• _What to work on_
Below are records; transcribe only the line with "where it guaranteed" and those after it, through the last line, without any change.

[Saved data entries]
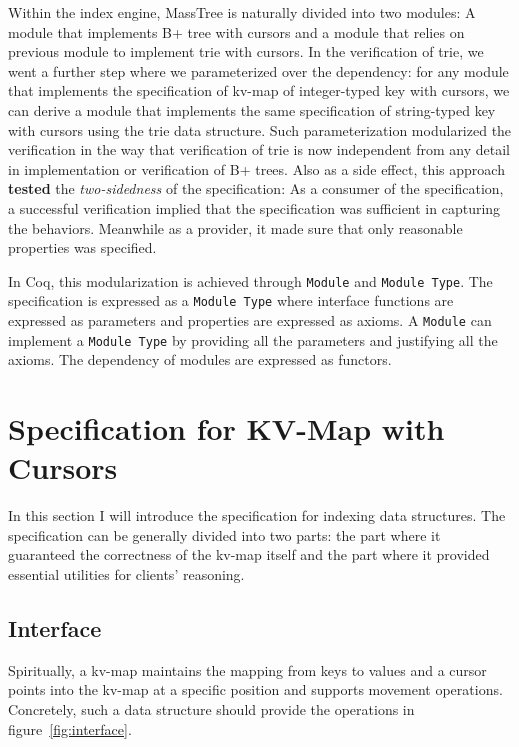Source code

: \documentclass[runningheads]{llncs}
\begin{document}
Within the index engine, MassTree is naturally divided into two modules: A
module that implements B+ tree with cursors and a module that relies on previous
module to implement trie with cursors. In the verification of trie, we went a
further step where we parameterized over the dependency: for any module that
implements the specification of kv-map of integer-typed key with
cursors, we can derive a module that implements the same specification of
string-typed key with cursors using the trie data structure. Such
parameterization modularized the verification in the way that verification of
trie is now independent from any detail in implementation or verification of B+
trees. Also as a side effect, this approach \textbf{tested} the
\textit{two-sidedness} of the specification: As a consumer of the specification,
a successful verification implied that the specification was sufficient in
capturing the behaviors. Meanwhile as a provider, it made sure that only
reasonable properties was specified.

In Coq, this modularization is achieved through \texttt{Module} and
\texttt{Module Type}. The specification is expressed as a \texttt{Module Type}
where interface functions are expressed as parameters and properties are
expressed as axioms. A \texttt{Module} can implement a \texttt{Module Type} by
providing all the parameters and justifying all the axioms. The dependency of
modules are expressed as functors.

\section{Specification for KV-Map with Cursors}\label{spec}

In this section I will introduce the specification for indexing data
structures. The specification can be generally divided into two parts: the part
where it guaranteed the correctness of the kv-map itself and the part where it
provided essential utilities for clients' reasoning.

\subsection{Interface}

Spiritually, a kv-map maintains the mapping from keys to values and a cursor
points into the kv-map at a specific position and supports movement operations.
Concretely, such a data structure should provide the operations in
figure~\ref{fig:interface}.
\end{document}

• _Solution below_
where it guaranteed the correctness of the kv-map itself and the part where it
provided essential utilities for clients' reasoning.

\subsection{Interface}

Spiritually, a kv-map maintains the mapping from keys to values and a cursor
points into the kv-map at a specific position and supports movement operations.
Concretely, such a data structure should provide the operations in
figure~\ref{fig:interface}.
\end{document}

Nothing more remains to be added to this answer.